Data to examine:

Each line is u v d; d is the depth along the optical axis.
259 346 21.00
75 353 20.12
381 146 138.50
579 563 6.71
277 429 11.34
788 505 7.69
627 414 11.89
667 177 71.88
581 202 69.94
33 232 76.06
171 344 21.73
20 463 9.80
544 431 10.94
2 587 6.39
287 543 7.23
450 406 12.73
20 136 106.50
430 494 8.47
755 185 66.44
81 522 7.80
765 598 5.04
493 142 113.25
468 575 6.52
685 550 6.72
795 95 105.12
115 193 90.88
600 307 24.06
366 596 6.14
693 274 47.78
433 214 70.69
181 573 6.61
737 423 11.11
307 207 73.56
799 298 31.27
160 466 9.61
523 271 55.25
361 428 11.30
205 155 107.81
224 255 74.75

Task directions:
Once more, write down the full material exactly as it appears.

Solution below:
Each line is u v d; d is the depth along the optical axis.
259 346 21.00
75 353 20.12
381 146 138.50
579 563 6.71
277 429 11.34
788 505 7.69
627 414 11.89
667 177 71.88
581 202 69.94
33 232 76.06
171 344 21.73
20 463 9.80
544 431 10.94
2 587 6.39
287 543 7.23
450 406 12.73
20 136 106.50
430 494 8.47
755 185 66.44
81 522 7.80
765 598 5.04
493 142 113.25
468 575 6.52
685 550 6.72
795 95 105.12
115 193 90.88
600 307 24.06
366 596 6.14
693 274 47.78
433 214 70.69
181 573 6.61
737 423 11.11
307 207 73.56
799 298 31.27
160 466 9.61
523 271 55.25
361 428 11.30
205 155 107.81
224 255 74.75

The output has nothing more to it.